-- Dataset excerpts follows --

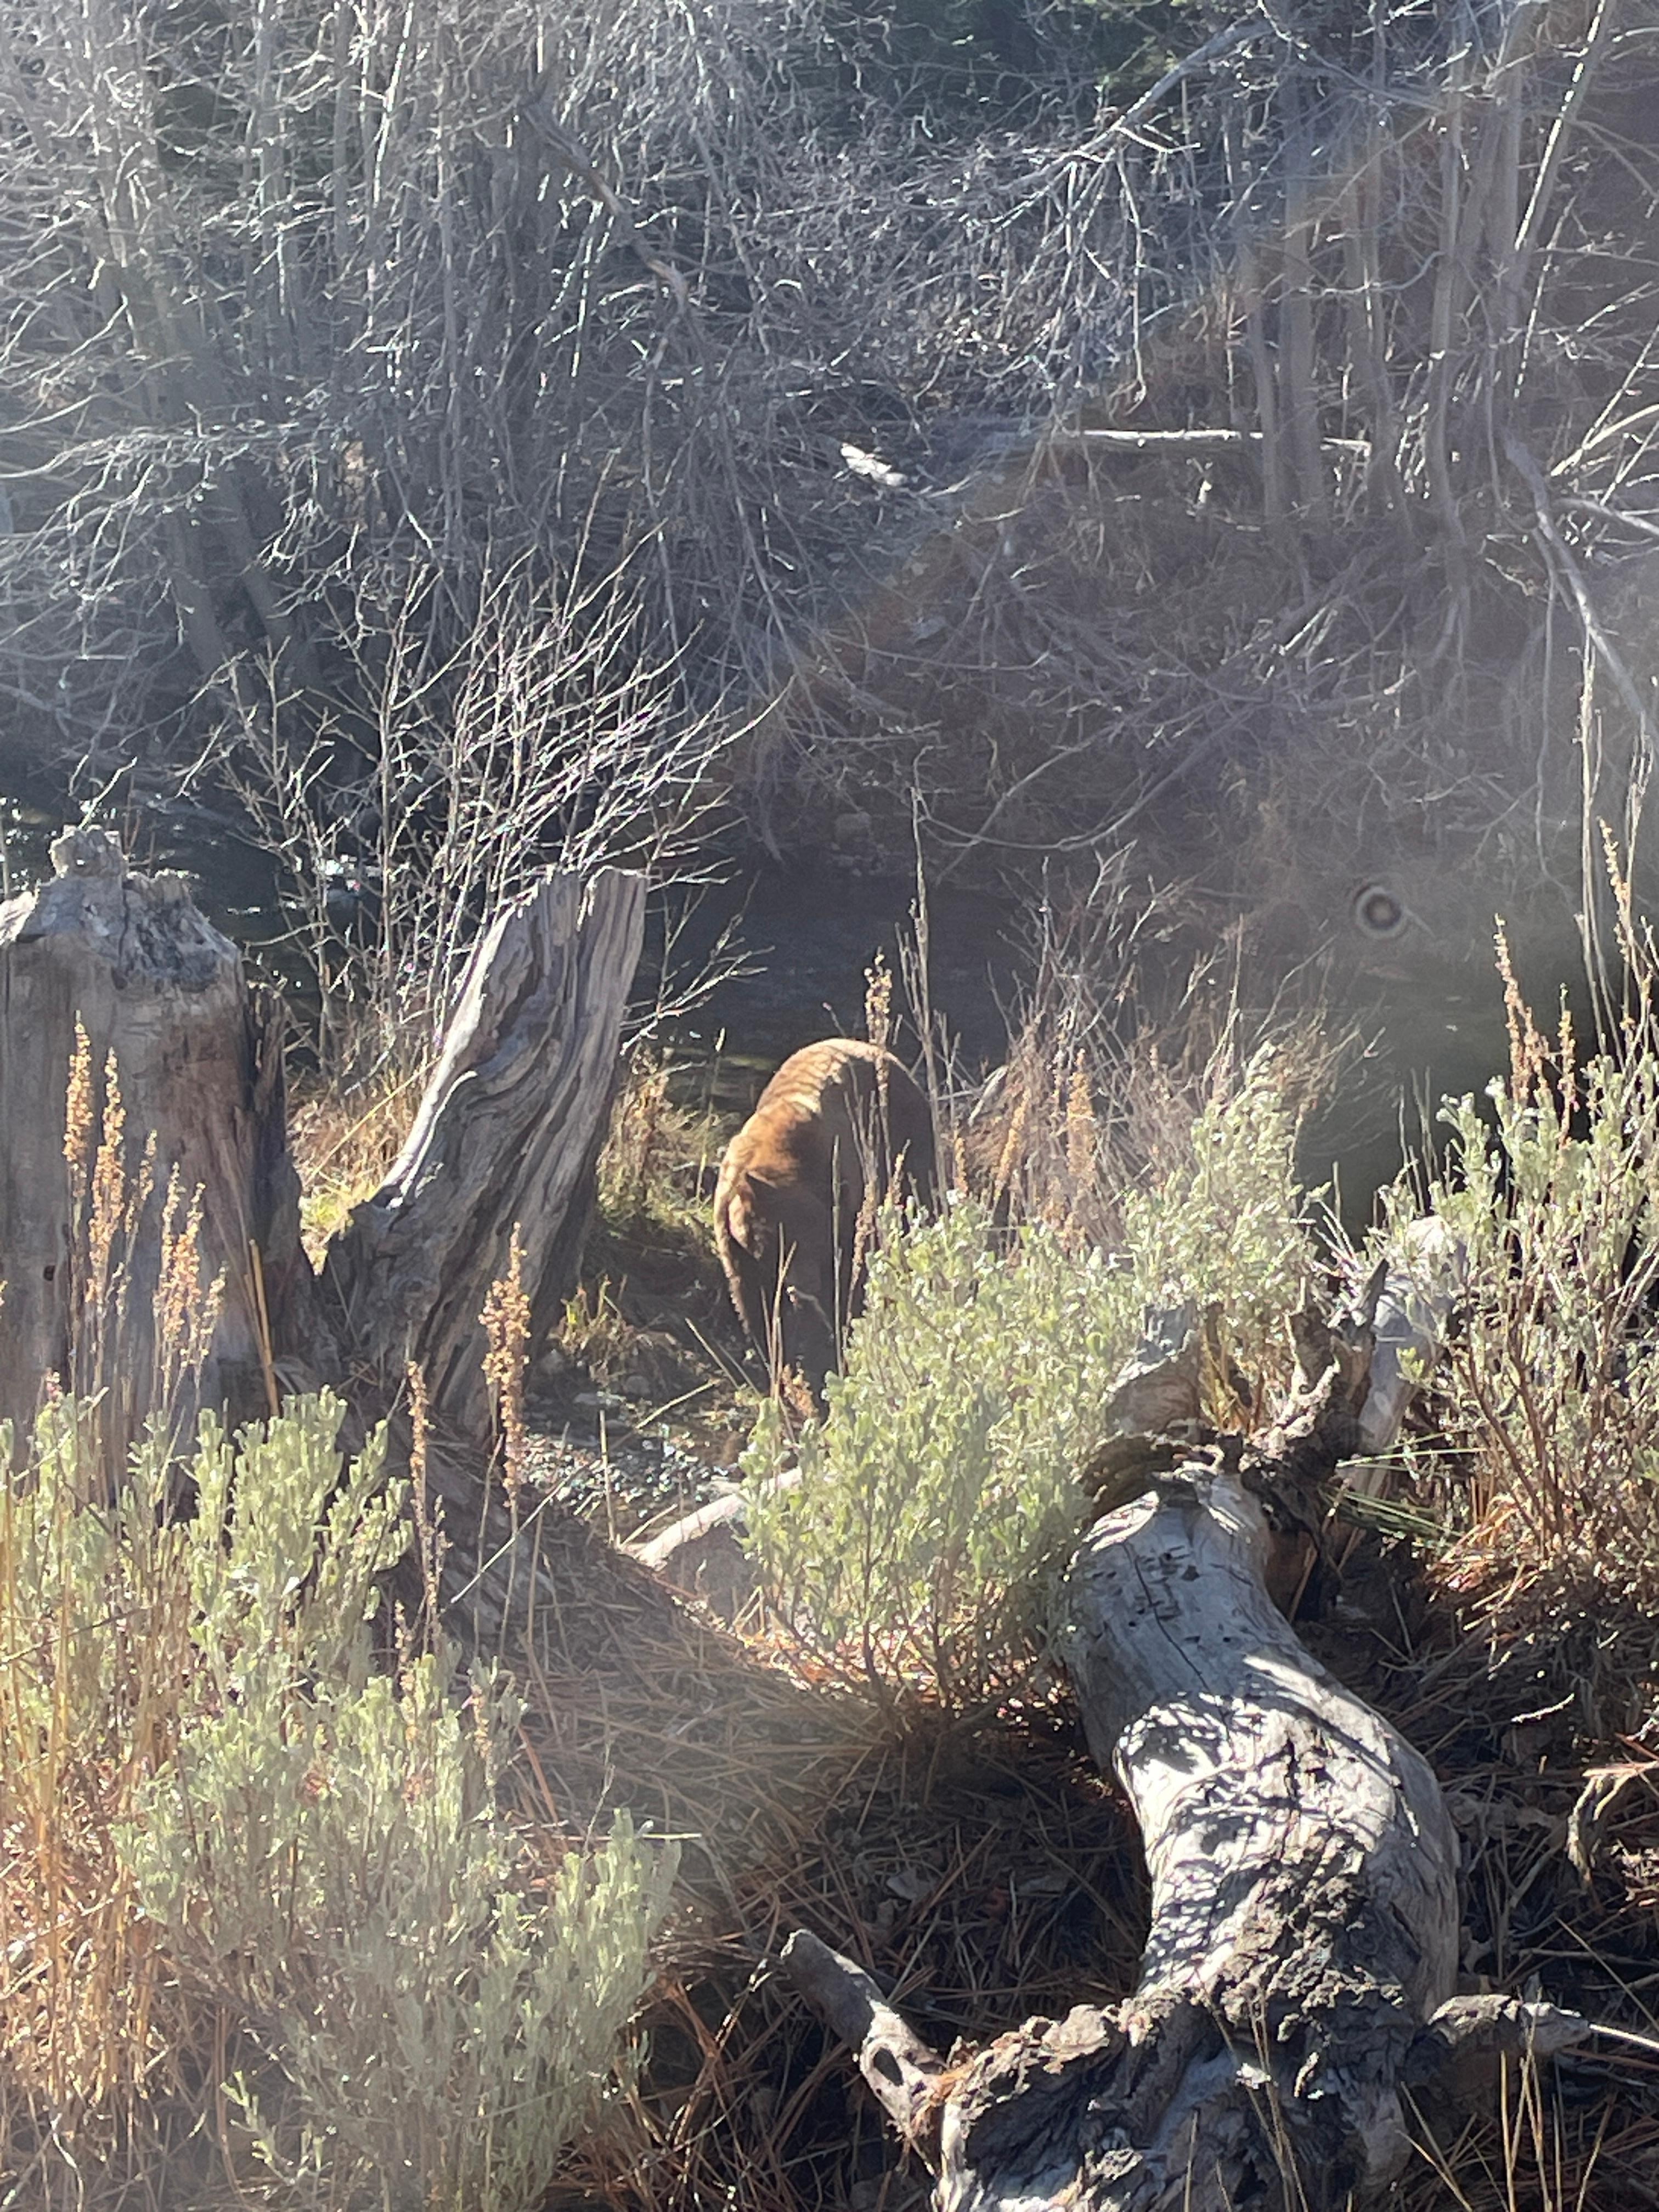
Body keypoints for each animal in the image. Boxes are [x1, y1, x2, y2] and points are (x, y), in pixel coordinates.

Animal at [713, 1038, 938, 1399]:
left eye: (814, 1241)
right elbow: (750, 1298)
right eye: (772, 1241)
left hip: (908, 1138)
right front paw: (774, 1364)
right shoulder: (734, 1243)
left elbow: (850, 1277)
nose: (803, 1290)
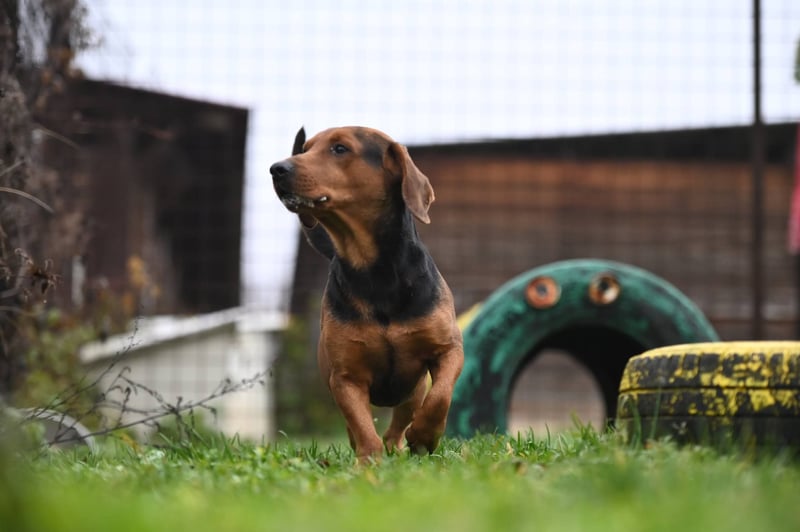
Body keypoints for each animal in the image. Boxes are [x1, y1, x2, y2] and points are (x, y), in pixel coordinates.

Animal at [270, 126, 464, 461]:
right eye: (305, 149)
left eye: (339, 148)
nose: (277, 169)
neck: (374, 270)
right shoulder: (345, 377)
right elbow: (361, 427)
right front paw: (370, 463)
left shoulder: (448, 349)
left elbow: (440, 396)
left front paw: (424, 436)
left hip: (411, 391)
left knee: (400, 421)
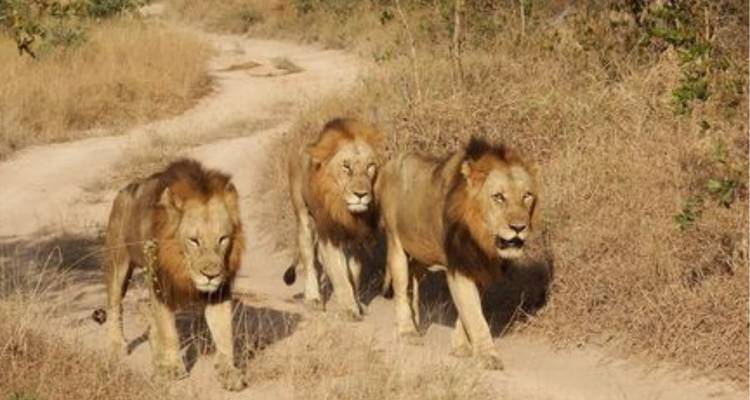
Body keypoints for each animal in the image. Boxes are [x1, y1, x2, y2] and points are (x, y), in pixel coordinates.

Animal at [94, 159, 246, 391]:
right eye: (194, 240)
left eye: (222, 239)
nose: (211, 275)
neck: (182, 265)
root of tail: (124, 190)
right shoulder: (160, 284)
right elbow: (168, 330)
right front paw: (173, 368)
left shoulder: (219, 291)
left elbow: (223, 331)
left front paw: (229, 371)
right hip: (117, 262)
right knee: (115, 306)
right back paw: (117, 346)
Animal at [283, 118, 382, 320]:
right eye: (346, 166)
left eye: (370, 166)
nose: (361, 195)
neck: (344, 211)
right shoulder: (328, 235)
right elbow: (339, 274)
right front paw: (349, 308)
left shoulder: (355, 238)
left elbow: (353, 274)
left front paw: (357, 303)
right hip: (304, 220)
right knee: (310, 262)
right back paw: (313, 298)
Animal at [375, 137, 538, 370]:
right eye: (498, 197)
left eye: (527, 196)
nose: (519, 227)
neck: (480, 238)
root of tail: (389, 163)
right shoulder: (459, 266)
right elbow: (474, 314)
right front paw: (488, 356)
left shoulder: (478, 267)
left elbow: (468, 311)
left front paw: (461, 347)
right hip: (396, 243)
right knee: (400, 287)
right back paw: (407, 331)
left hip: (422, 254)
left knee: (412, 281)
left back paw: (415, 321)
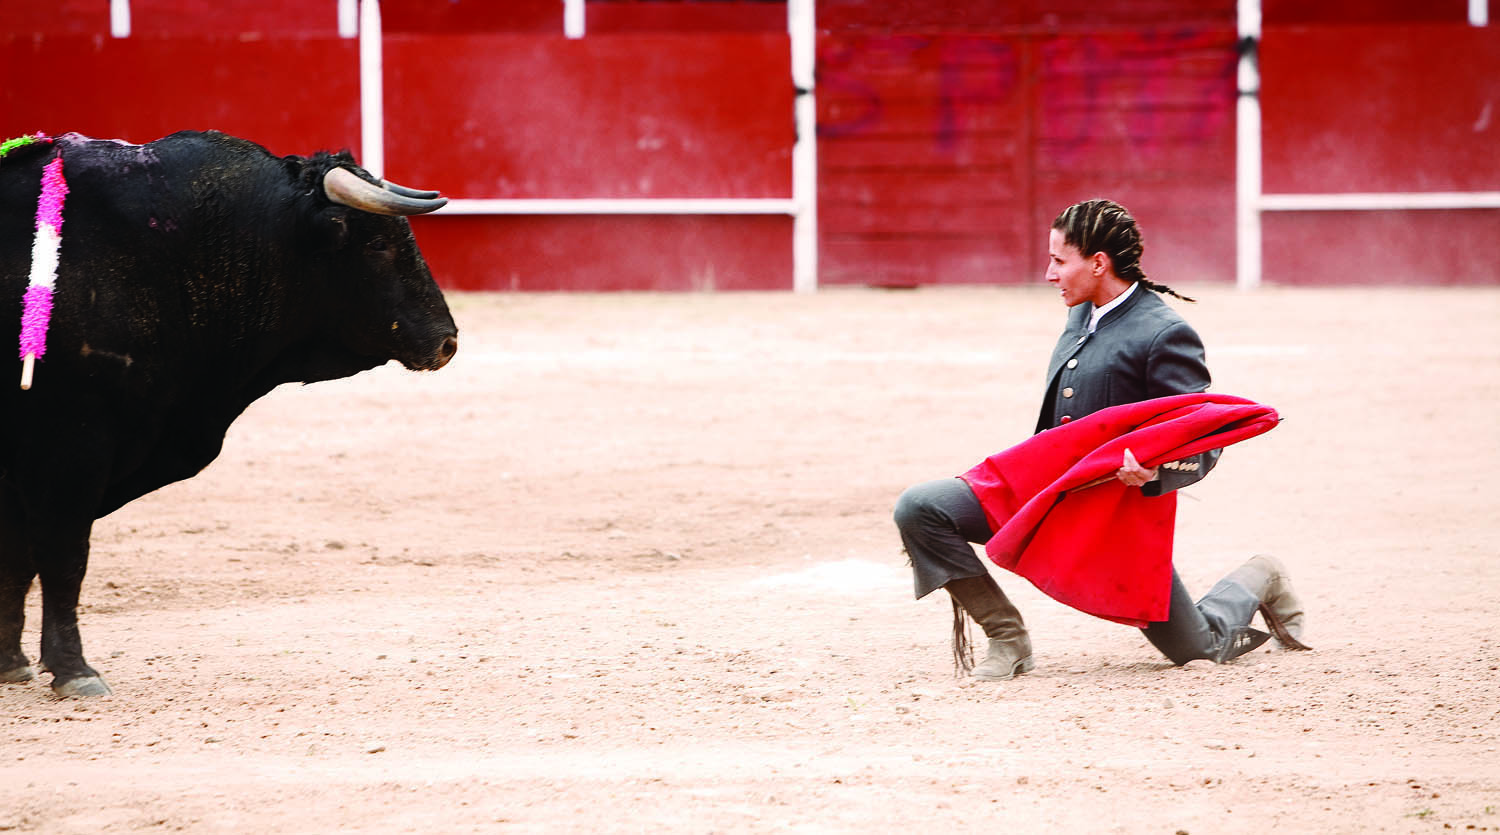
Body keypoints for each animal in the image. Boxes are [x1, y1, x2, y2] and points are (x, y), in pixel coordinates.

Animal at [0, 130, 456, 695]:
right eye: (377, 245)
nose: (447, 341)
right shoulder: (68, 443)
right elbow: (63, 556)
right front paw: (74, 670)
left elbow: (16, 556)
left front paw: (11, 661)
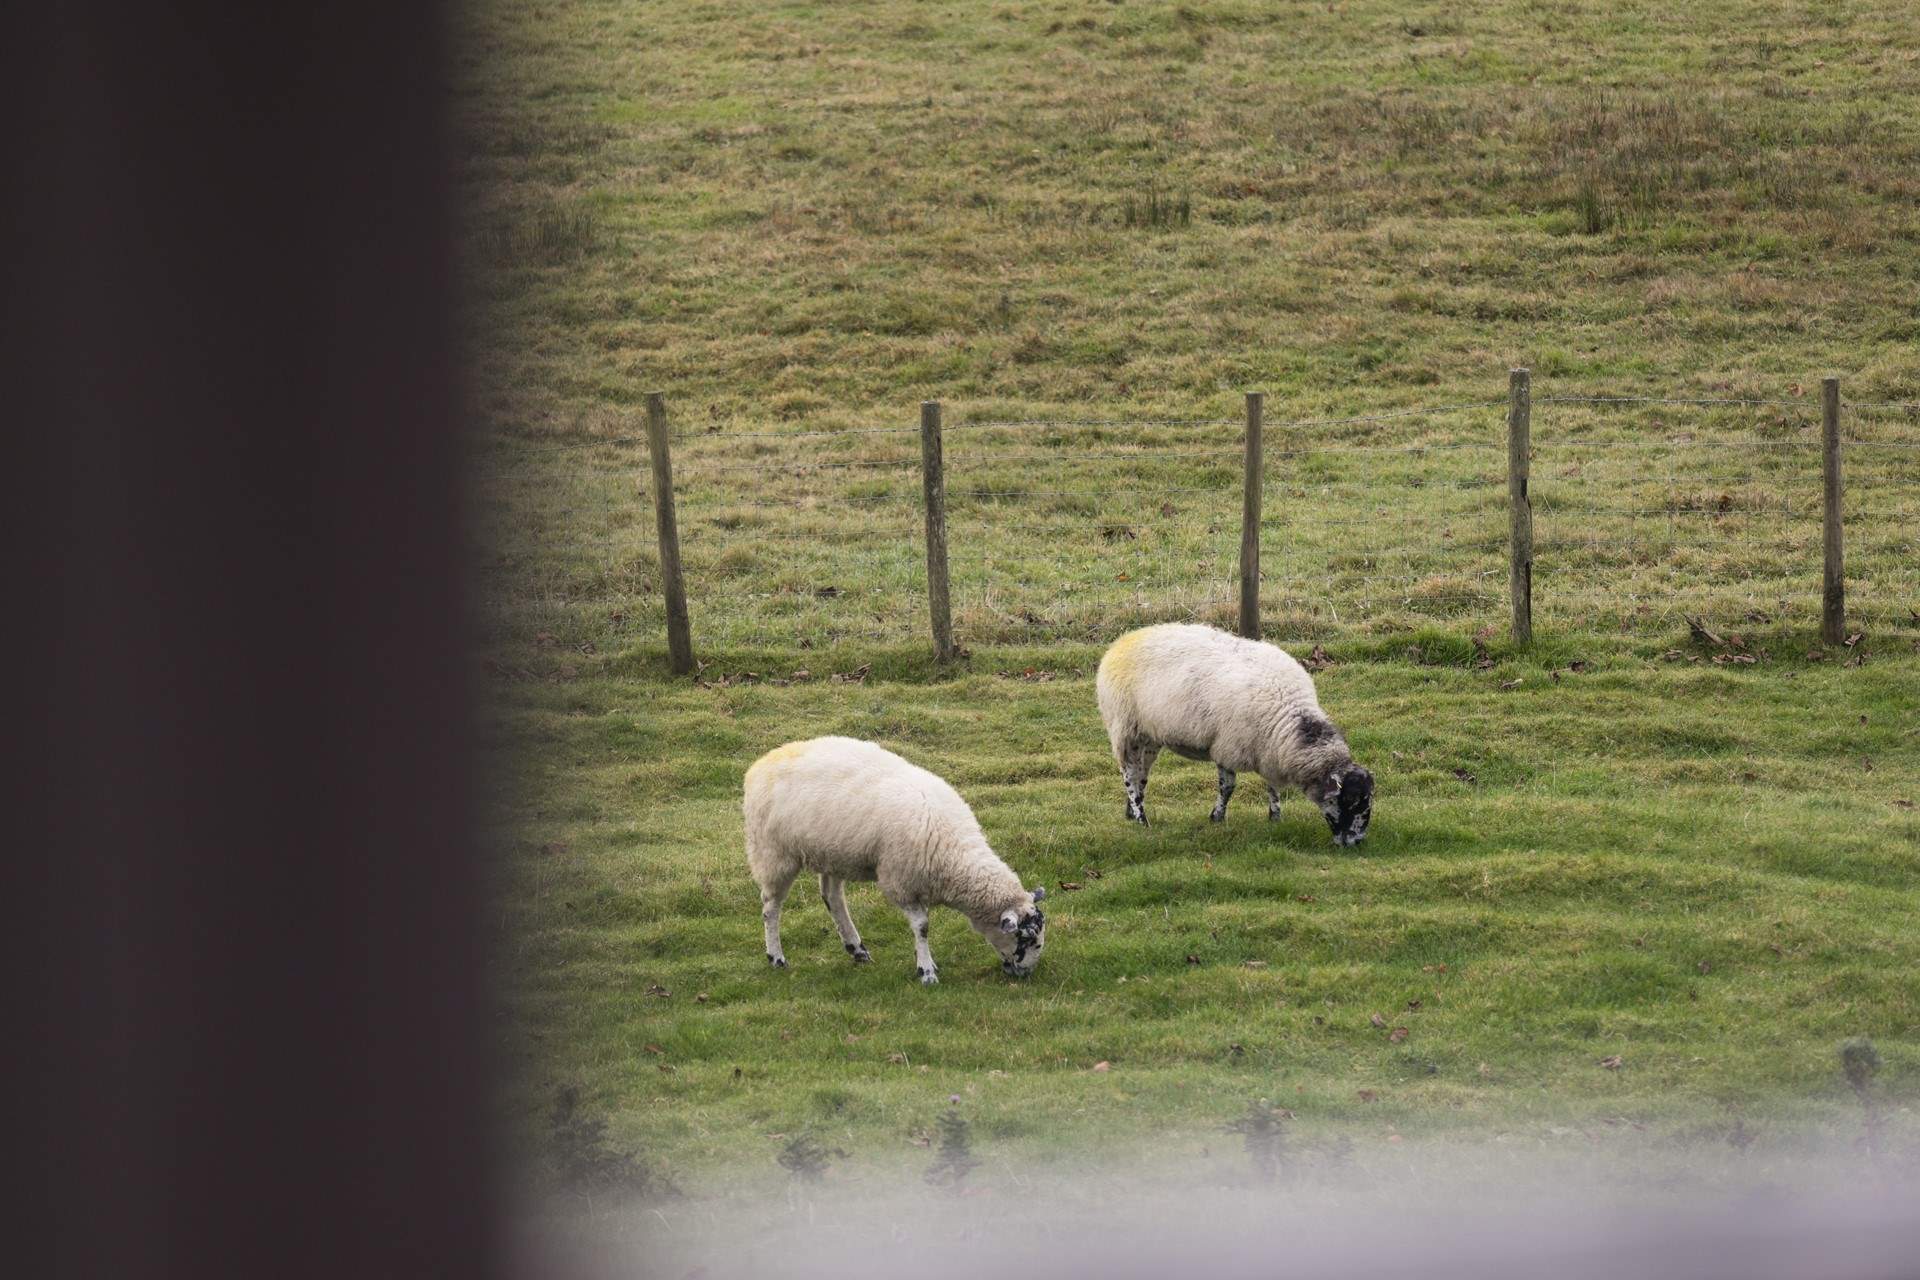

-- Dataset excerpts concluded --

*Task details*.
Whatever lies between the first line of the data and the line holding "right front paw: (774, 1364)", inclusive, should be repeated exactly, apart from the pictures.

*Completed exercise*.
Body keypoints for each animal in the image. Boxes are [x1, y1, x2, y2] and points are (x, y), in pixel coordinates.

Animal at [713, 1038, 938, 1399]:
left eye: (814, 1241)
right elbow: (750, 1298)
right eye: (772, 1241)
left hip: (908, 1138)
right front paw: (774, 1364)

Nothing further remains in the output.